Accumulation of misfolded proteins leads to many neurodegenerative diseases that can be treated by lowering or removing mutant proteins. Huntington disease (HD) is characterized by the accumulation of ubiquitinated mutant HTT (huntingtin) in the central nervous system. Ubiquitination of the misfolded proteins, a common feature of the neurodegenerative diseases, is mediated by the different lysine residues on ubiquitin. We previously discovered that the age-dependent increase of UBE2N (ubiquitin conjugating enzyme E2 N) exacerbated the accumulation of misfolded HTT and amyloid proteins, accompanied by the elevation of K63 ubiquitination. Pharmacological inhibition of UBE2N could ameliorate the amyloid deposition. However, the effect of UBE2N suppression on HTT aggregate clearance has remained unknown. In the current work, we demonstrate that selectively suppressing UBE2N, with antisense oligonucleotides or small-molecular inhibitors, increased removal of HTT aggregates by proteasome degradation in the striatum of HD knock-in mice. We also identified two novel ubiquitin specific peptidases, USP29 and USP49, that participated in the clearance of HTT aggregates, via accelerating K48-mediated ubiquitin-proteasome function.
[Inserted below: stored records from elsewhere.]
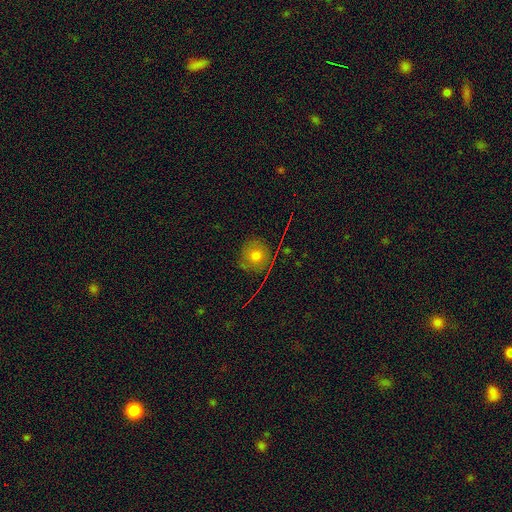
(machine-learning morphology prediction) Overall: smooth (69%). How rounded: round (92%). Merging: none (81%).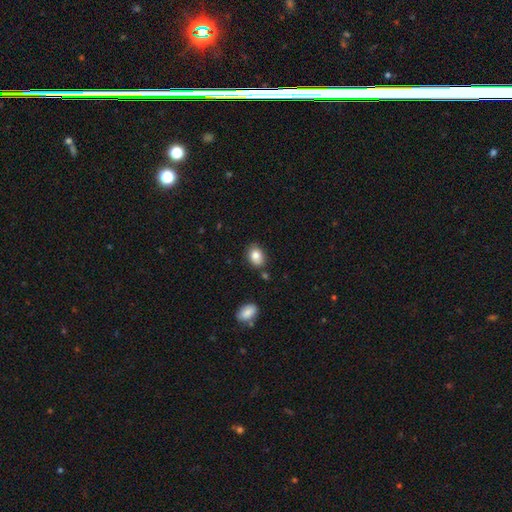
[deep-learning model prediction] Smooth or featured? smooth (84%)
How rounded? in between (70%)
Merging? none (78%)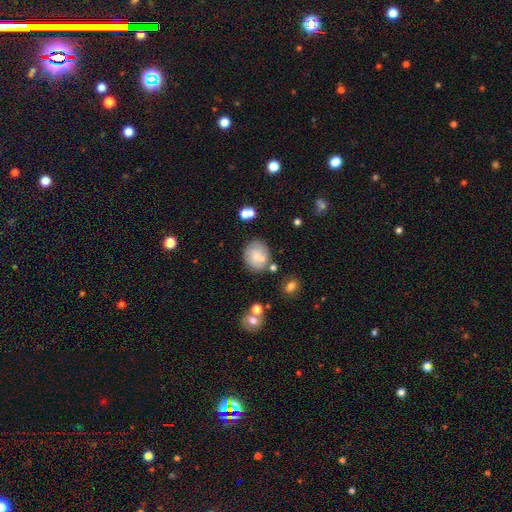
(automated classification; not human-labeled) Smooth or featured? Predicted: smooth (p=0.71). How rounded? Predicted: round (p=0.72). Merging? Predicted: none (p=0.71).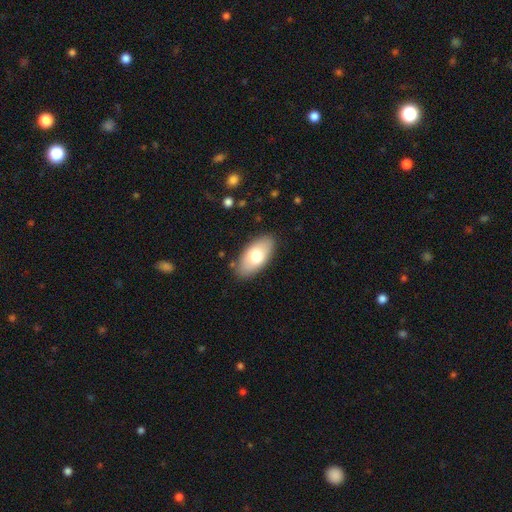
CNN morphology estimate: The model was most divided on "smooth or featured": smooth: 70%, featured or disk: 24%, star or artifact: 6%. More confident: how rounded — in between (93%); merging — none (86%).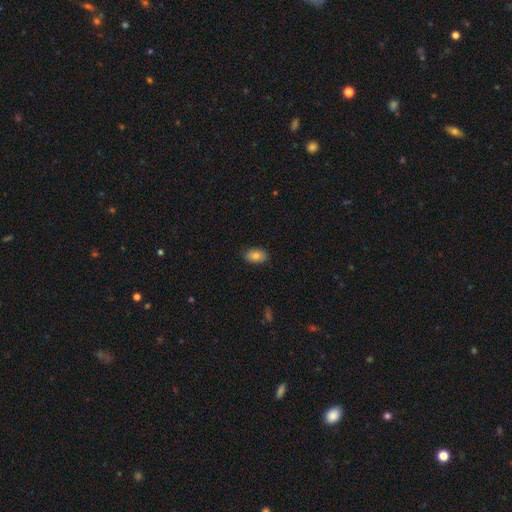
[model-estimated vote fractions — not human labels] This appears to be a smooth galaxy with no disk features (81%) that is in between round and cigar-shaped (88%). Merging: none (86%).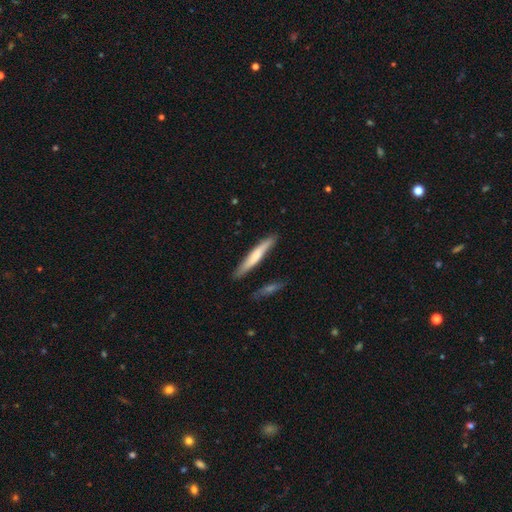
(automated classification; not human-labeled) smooth-or-featured: smooth: 62% | featured or disk: 33% | star or artifact: 5%
  how-rounded: cigar-shaped: 94% | in between: 5% | round: 1%
  merging: none: 82% | minor disturbance: 12% | merger: 3% | major disturbance: 2%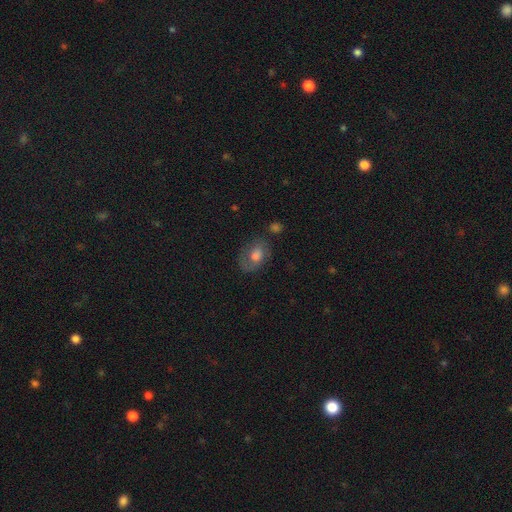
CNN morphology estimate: Smooth or featured?
  - smooth: 53% *
  - featured or disk: 36%
  - star or artifact: 11%
How rounded?
  - in between: 72% *
  - round: 26%
  - cigar-shaped: 1%
Merging?
  - none: 67% *
  - minor disturbance: 20%
  - major disturbance: 8%
  - merger: 4%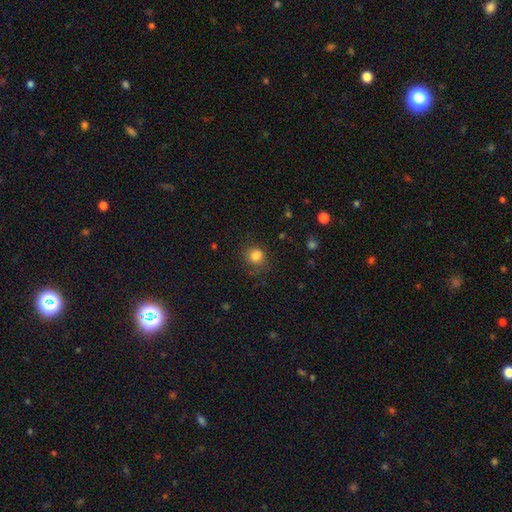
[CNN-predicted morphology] smooth_or_featured: smooth (p=0.83) [alt: star or artifact p=0.11]
how_rounded: round (p=0.80) [alt: in between p=0.19]
merging: none (p=0.71) [alt: minor disturbance p=0.18]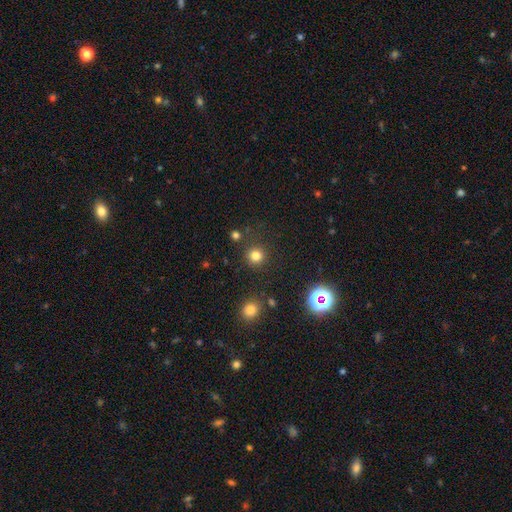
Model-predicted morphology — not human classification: This appears to be a smooth galaxy with no disk features (79%) that is round (93%). Merging: none (87%).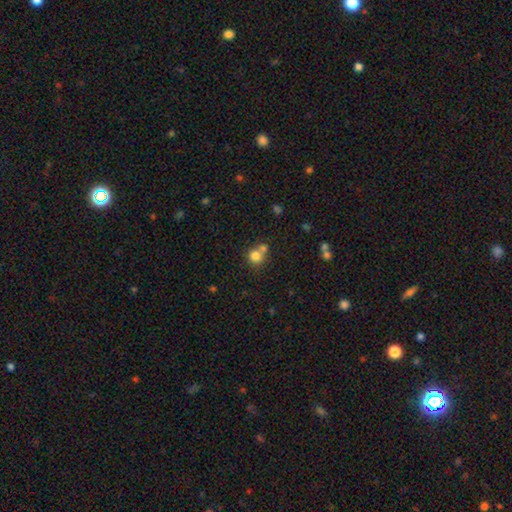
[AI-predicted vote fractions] A smooth galaxy with no disk features (79%) that is round (87%). Merging: none (49%).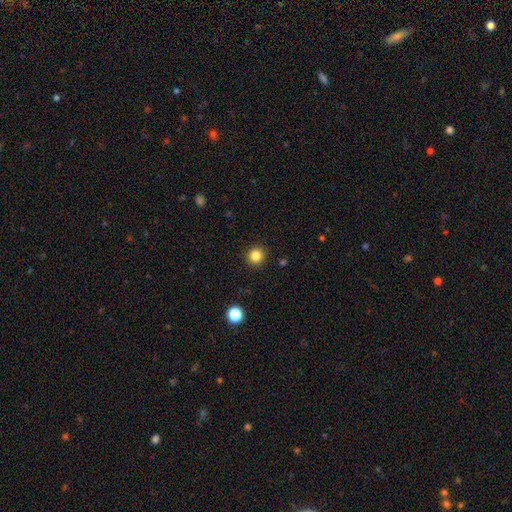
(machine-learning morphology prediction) Smooth or featured? smooth (83%)
How rounded? round (91%)
Merging? none (92%)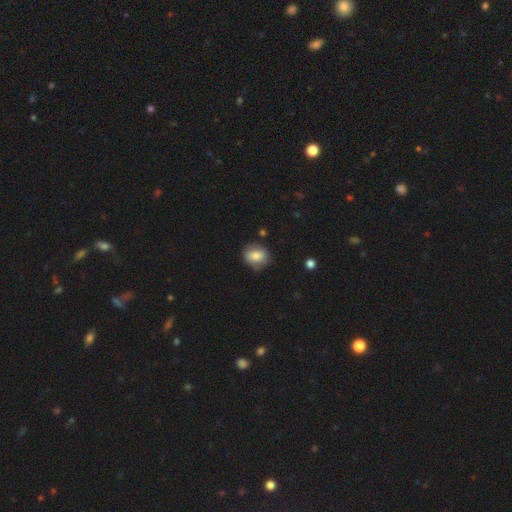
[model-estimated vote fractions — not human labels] Smooth or featured: smooth — 74% (featured or disk — 17%)
How rounded: round — 60% (in between — 39%)
Merging: none — 76% (minor disturbance — 17%)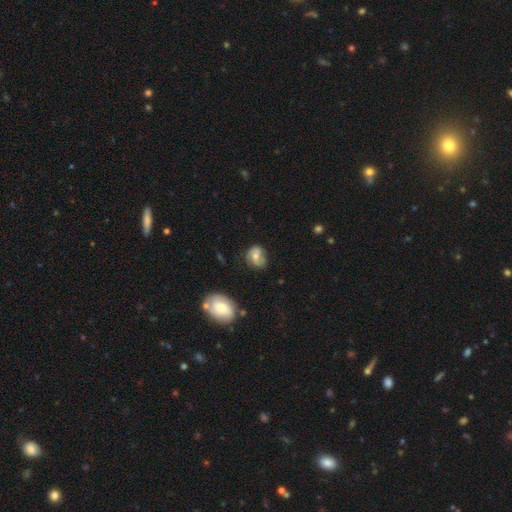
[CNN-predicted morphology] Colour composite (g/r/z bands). It shows a featured or disk galaxy (51%). Merging: none (59%).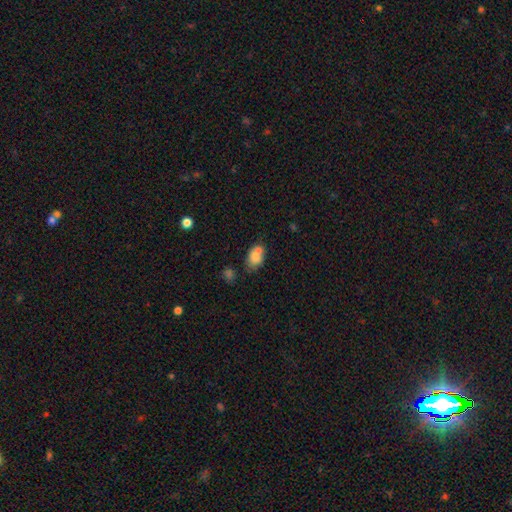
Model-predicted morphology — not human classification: Smooth or featured? Predicted: smooth (p=0.76). How rounded? Predicted: in between (p=0.81). Merging? Predicted: none (p=0.43).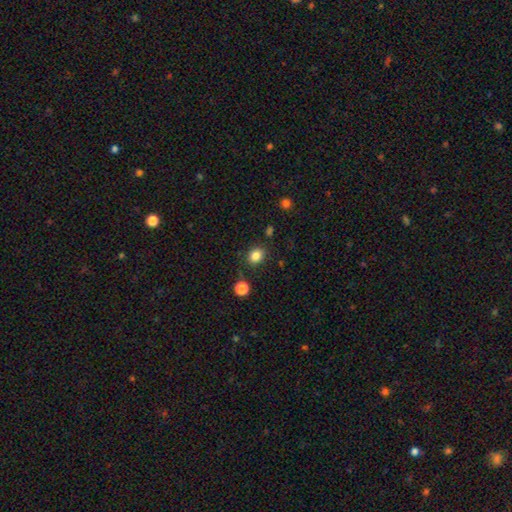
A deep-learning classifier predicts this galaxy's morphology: Overall: smooth (84%). How rounded: round (61%; in between 38%). Merging: none (82%).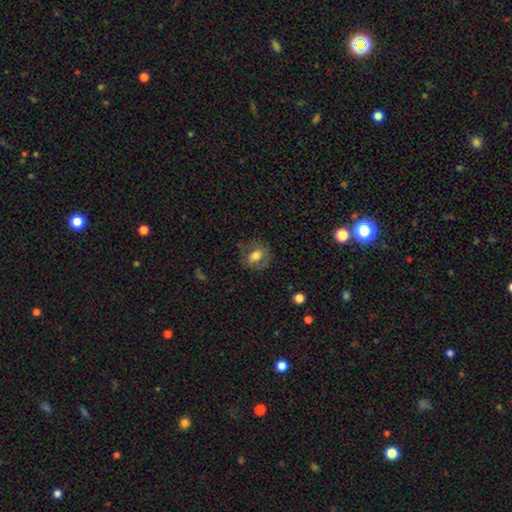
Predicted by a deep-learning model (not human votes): Smooth or featured?
  - smooth: 62% *
  - featured or disk: 29%
  - star or artifact: 9%
How rounded?
  - in between: 51% *
  - round: 48%
  - cigar-shaped: 1%
Merging?
  - none: 66% *
  - minor disturbance: 20%
  - major disturbance: 12%
  - merger: 2%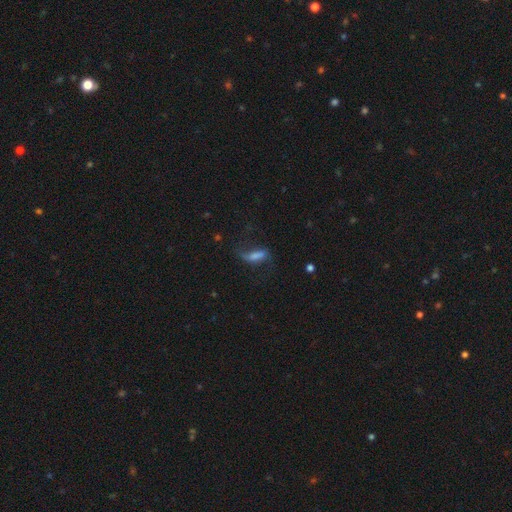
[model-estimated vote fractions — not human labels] This is possibly a featured or disk galaxy (50%). It is clearly not viewed edge-on (80%). Merging: possibly none (54%).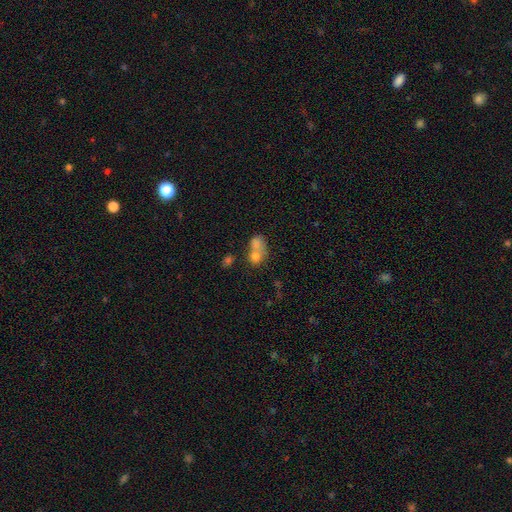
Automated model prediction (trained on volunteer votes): Smooth or featured?
  - smooth: 74% *
  - featured or disk: 16%
  - star or artifact: 11%
How rounded?
  - in between: 54% *
  - round: 44%
  - cigar-shaped: 2%
Merging?
  - merger: 63% *
  - none: 23%
  - minor disturbance: 8%
  - major disturbance: 6%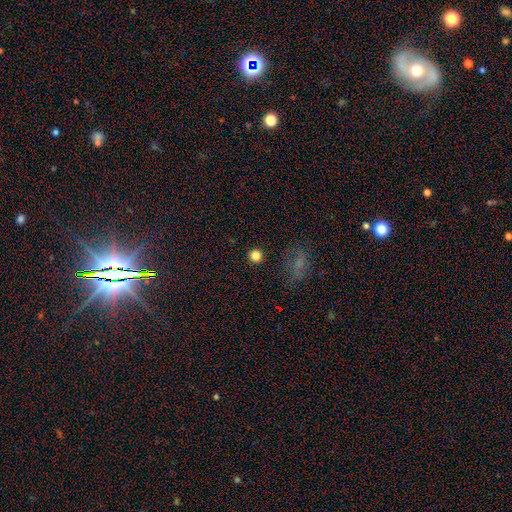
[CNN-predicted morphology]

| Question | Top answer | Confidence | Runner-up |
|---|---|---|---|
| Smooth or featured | smooth | 82% | star or artifact (13%) |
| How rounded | round | 94% | in between (5%) |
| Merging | none | 92% | minor disturbance (5%) |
Our findings provide a potential pharmacological approach to treat neurodegeneration caused by mutant HTT.Abbreviation: AD: Alzheimer disease; ALP: autophagy-lysosomal pathway; AMC: 7-Amino-4-Methylcoumarin; ASO: antisense oligonucleotide; Aβ: amyloid β; BafA1: bafilomycin A(1); DEG: differentially expressed gene; DMSO: dimethyl sulfoxide; E2: ubiquitin-conjugating; E3: ubiquitin-ligating; EGFP: enhanced green fluorescent protein; HD: Huntington disease; HTT: huntingtin; KI: knock-in; SDS: sodium dodecyl sulfate; UPS: ubiquitin-proteasome system; UBE2N: ubiquitin conjugating enzyme E2 N; USP: ubiquitin-specific peptidase.